2012年1月から親会社として新日本を支えていたブシロードはこの日、保有株式の全てをテレビ朝日、サイバーエージェントへ譲渡する旨を決定し、同日に株式譲渡契約を締結したことを発表。譲渡金額は約36億円で、新日本は今後テレビ朝日の連結子会社となる。
木谷社長はブシロードのホームページでコメントを発表。「ファンの皆様には突然の発表となり、驚かれた方も多いかと存じます。2012年、新日本プロレスリングが次なる発展を目指す大きな転換期において、私たちは縁あってグループへ迎え入れました。それから14年間、プロレスという素晴らしいエンターテインメントの力を信じ、その魅力をさらに多くの方々へ届けるべく、皆様と共に全力で駆け抜けてまいりました」と振り返った。

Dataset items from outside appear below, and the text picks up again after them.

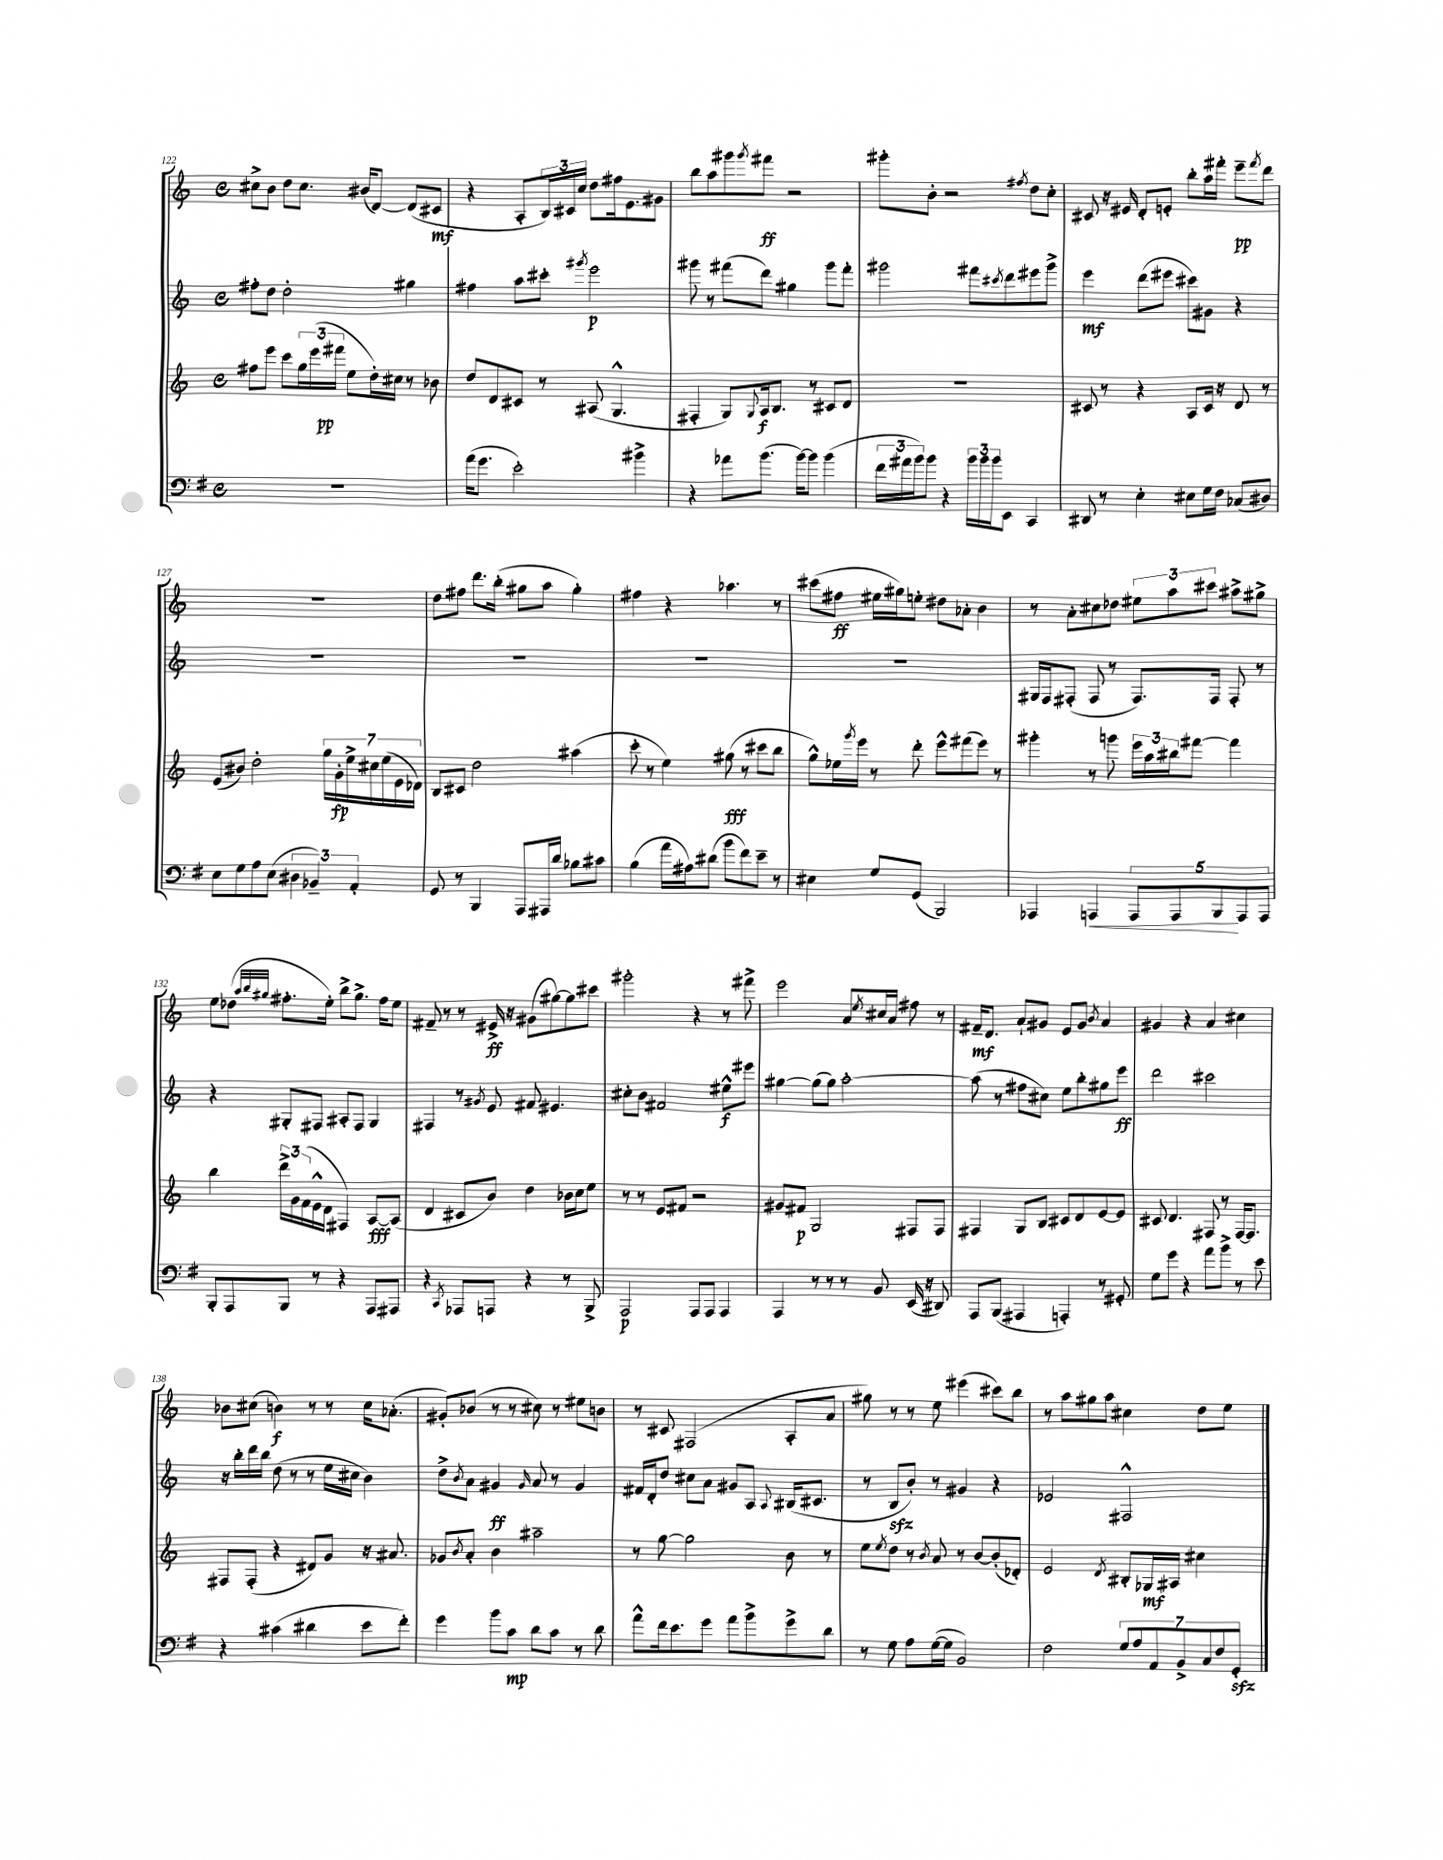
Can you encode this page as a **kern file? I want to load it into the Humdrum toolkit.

**kern	**kern	**kern	**kern
*staff4	*staff3	*staff2	*staff1
*clefF4	*clefG2	*clefG2	*clefG2
*k[f#]	*k[]	*k[]	*k[]
*M4/4	*M4/4	*M4/4	*M4/4
*met(c)	*met(c)	*met(c)	*met(c)
1r	8ff#	8ff#'	8cc#^
.	8eee	8dd	8b
.	8ccc	2dd'	8dd
.	24gg	.	8.cc#
.	(24eee	.	.
.	24fff#	.	.
.	8ee	.	.
.	.	.	(16b#
.	16dd')	.	[8d)
.	16cc#	.	.
.	8r	4gg#	(8d]
.	8b-	.	8c#
=	=	=	=
(16a	8dd	4ff#	4r
8.g	.	.	.
.	8d	.	.
2e')	8c#	8aa	8A'
.	8r	8ccc#'	24B)
.	.	.	24c#
.	.	.	24cc
.	.	8qggg#	.
.	(8A#	2eee	8dd
.	4.G^^	.	16ff#
.	.	.	8.e
4b#^	.	.	.
.	.	.	8g#
=	=	=	=
4r	4F#'	8ggg#	8bb
.	.	8r	8aa
8a-	8G)	(8fff#	8ggg#
.	8qqG	.	8qggg#
(8.b	16A	8ddd)	8fff#
.	8.B	.	.
.	.	4gg#	2r
[16b)	.	.	.
8b]	8r	.	.
(4b	8c#	8ggg#	.
.	8d	8fff#'	.
=	=	=	=
24f#	1r	2ggg#	8ggg#'
24a#	.	.	.
24b)	.	.	.
8b	.	.	8b'
4r	.	.	2r
24b	.	8fff#	.
24b	.	.	.
24b	.	.	.
.	.	8qccc#	.
8EE	.	8ddd	.
.	.	.	8qff#
4CC	.	8eee#	8dd
.	.	8ggg#^	8cc'
=	=	=	=
8DD#	8c#	4eee	8c#
8r	8r	.	16r
.	.	.	16e#
4E'	4r	(8ddd	8d'
.	.	8eee#	8e'
8E#	8A	8ccc#)	8bb'
16G	16c#	8g#	16aa
16F#	16r	.	16fff#'
(8C-	8d	4r	8eee~
.	.	.	8qfff#
8D#)	8r	.	8ddd
=	=	=	=
8E	(8e	1r	1r
8G	8b#)	.	.
8A	2dd'	.	.
(8E	.	.	.
6D#	.	.	.
6BB-~)	.	.	.
.	28gg	.	.
.	28g'	.	.
.	28ee^	.	.
6AA'	.	.	.
.	28cc#	.	.
.	(28ee	.	.
.	28e	.	.
.	28d-)	.	.
=	=	=	=
8GG	8B	1r	8dd
8r	8c#	.	8ff#
4BBB	2dd	.	8.ddd
.	.	.	(16bb'
8AAA	.	.	8gg#
16AAA#	.	.	8aa
16d	.	.	.
8B-	(4aa#	.	4gg#')
8c#	.	.	.
=	=	=	=
(4B	8ccc'	1r	4ff#
.	8r	.	.
16a	4ee)	.	4r
16A#)	.	.	.
(8d#	.	.	.
8b	(8gg#	.	4.aa-
8f#)	8r	.	.
8e~	8ccc#	.	.
8r	8bb	.	8r
=	=	=	=
4E#	8gg^^)	1r	(8ccc#
.	16ee-	.	8ff#
.	8qggg	.	.
.	16eee	.	.
8G	8r	.	16ee#
.	.	.	16gg#)
(8GG	8ddd'	.	8ee'
2BBB)	8eee^^	.	8dd#
.	(8fff#	.	8a-'
.	8eee)	.	4b
.	8r	.	.
=	=	=	=
4AAA-	4ggg#'	16G#	8r
.	.	16F	.
.	.	(8F#'	8a'
4AAA	8r	8F#	8cc#
.	8ggg	8r	8dd-
10AAA	24eee	8.F#)	12ee#
.	24aa	.	.
.	24bb#	.	12aa
10AAA	.	.	.
.	[8fff#	.	.
.	.	.	12ccc#
.	.	16F#	.
10BBB	.	.	.
.	4fff#]	8F#'	8aa#^
10AAA	.	.	.
.	.	8r	8gg#^
10AAA	.	.	.
=	=	=	=
8BBB'	4bb	4r	8ee
8AAA	.	.	(8dd-
.	.	.	32qqaa
.	.	.	32qqbb
.	.	.	32qqgg#
8BBB	24ddd^	8G#'	8.ff#'
.	24g	.	.
.	(24f	.	.
8r	16e^^	8F#	.
.	16d	.	16ee')
4r	4F#)	8A#'	8bb^
.	.	8F#	8.gg#^
8AAA	[8A	4G#	.
.	.	.	16ff#
8AAA#	(8A]	.	8ee
=	=	=	=
4r	4d	4F#	8f#~
.	.	.	8r
8qCC	.	.	.
8AAA-	8c#	8r	8r
.	.	8qg#	.
8AAA	8b)	8e	16e#^
.	.	.	16r
4r	4dd	8f#	(8g#
.	.	4.e#	[8gg#)
8r	16b-	.	8gg#]
.	16cc	.	.
8BBB^	8ee	.	8ccc#
=	=	=	=
2AAA	8r	8cc#'	2ggg#'
.	8r	8b	.
.	8e	2f#	.
.	8f#	.	.
8AAA	2r	.	4r
8AAA	.	.	.
4AAA	.	8ee#^^	8r
.	.	8eee#	8fff#^
=	=	=	=
4AAA	8g#	[4gg#	2eee
.	8f#	.	.
8r	2G	(8gg#]	.
8r	.	8gg#)	.
8r	.	[2aa'	8a
.	.	.	8qee
8BB	.	.	16cc#
.	.	.	16a
(16EE	8F#	.	8ff#
16r	.	.	.
8DD#)	8F#	.	8r
=	=	=	=
8AAA	4F#	(8aa]	16f#~
.	.	.	8.d
(8BBB	.	8r	.
4AAA#	8G	8ff#	8a`
.	8B	8cc#)	8g#
4AAA')	8c#	8ee	8e
.	8d	8bb'	8g#
.	.	.	8qb
8r	[8e	8gg#	4a
8GG#'	8e]	8eee	.
=	=	=	=
8G	8c#	2ddd	4g#
8g	4.d	.	.
4r	.	.	4r
8a	8F#	2ccc#	4a
8b^	8r	.	.
8r	[16F#	.	4cc#
.	8.F#]	.	.
8e	.	.	.
=	=	=	=
4r	8F#	16r	8b-
.	.	16bb'	.
.	(8F#'	16ddd	(8cc#
.	.	16bb	.
(4c#	4r	(8dd	4b)
.	.	8r	.
4d#	8d#)	8r	8r
.	8g	16ee	8r
.	.	16cc#	.
8e	16r	4b)	16cc#
.	8.a#	.	(8.a-'
8f#')	.	.	.
=	=	=	=
4g	8g-	8dd^	8g#')
.	8qb	8qb	.
.	8a'	8a	(8b-
8b	4b	4g#	8r
8c	.	.	8r
.	.	16qqg#	.
8d	2aa#~	8a	8cc#)
8c	.	8r	8r
8r	.	4g#	8ee#
8d	.	.	8b
=	=	=	=
8a^^	8r	16f#	8r
.	.	16d'	.
16f#	[8gg	8dd	8c#
8.e	.	.	.
.	2gg]	8cc#	(2F#
8g	.	8a	.
8a	.	8g#	.
8b^	.	8A	.
.	.	8qqA	.
8g^	8b	(16B#	8A'
.	.	8.c#	.
8d	8r	.	8a
=	=	=	=
8r	8ee	8r	8gg#)
.	8qee	.	.
8G	8dd	8B	8r
8A	8r	8b')	8r
.	8qb	.	.
([16G	8a	8r	8ee
16G]	.	.	.
2BB)	8r	4g#	(4eee#
.	[8b	.	.
.	(8b']	4r	8ccc#)
.	8d-')	.	8bb
=	=	=	=
2F#	2e	2e-	8r
.	.	.	8aa
.	.	.	8gg#
.	.	.	8aa
.	8qd	.	.
14G	8B#'	2F#^^	4cc#
14A	.	.	.
.	16G-	.	.
14AA	.	.	.
.	16A#	.	.
14BB^	.	.	.
.	4cc#	.	8dd
14C	.	.	.
14F#	.	.	.
.	.	.	8ee
14GG'	.	.	.
==	==	==	==
*-	*-	*-	*-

さらに「活動の甲斐あって、本年1月4日の東京ドーム大会では、観衆46913人を記録、28年ぶりとなる超満員札止めを達成することができました。世代交代の課題を乗り越え、いまや20代、30代の若きスターたちが次々と台頭し、リングの上で眩い輝きを放っています。ブシロードとして、新日本プロレスリングがここまで力強く成長した姿を見届け、次の世代へのバトンタッチをできることは、私の人生において大きな誇りです」と告白。
「新日本プロレスリングが今後さらにグローバルで飛躍し、黄金期を続けていくためには、これまでに蓄積された映像資産の最大活用と、強力な配信プラットフォームを軸とした多角的な収益化ビジネスへの進化が不可欠です。そこで何より創業まもなくからのパートナーであり、地上波放送で新日本プロレスリングを支え続けてくれたテレビ朝日様へ大政奉還をするとともに、最先端のデジタルメディアで新しい風を吹き込んでくれるサイバーエージェント様をパートナーに迎えた、これ以上ないベストオーナーのもとへ未来を託すことが最善であると確信いたしました」と経緯を説明した。
木谷社長は「ファンの皆様、そして熱い闘いで新日本を支え続けてくれた選手やスタッフの皆さん、これまでブシロードと共に歩んでいただき、本当にありがとうございました。皆様の情熱と歓声こそが、私たちの最大の原動力でした」と感謝。
「ブシロードの手からは離れますが、新日本プロレスリングの未来は、これまで以上に明るいと断言します。これからも一人の熱狂的なプロレスファンとして、私は皆さんが創り出すさらなる黄金期を応援し続けます。14年間、本当にありがとうございました。これからの新日本プロレスリングに、どうぞご期待ください」と締めくくった。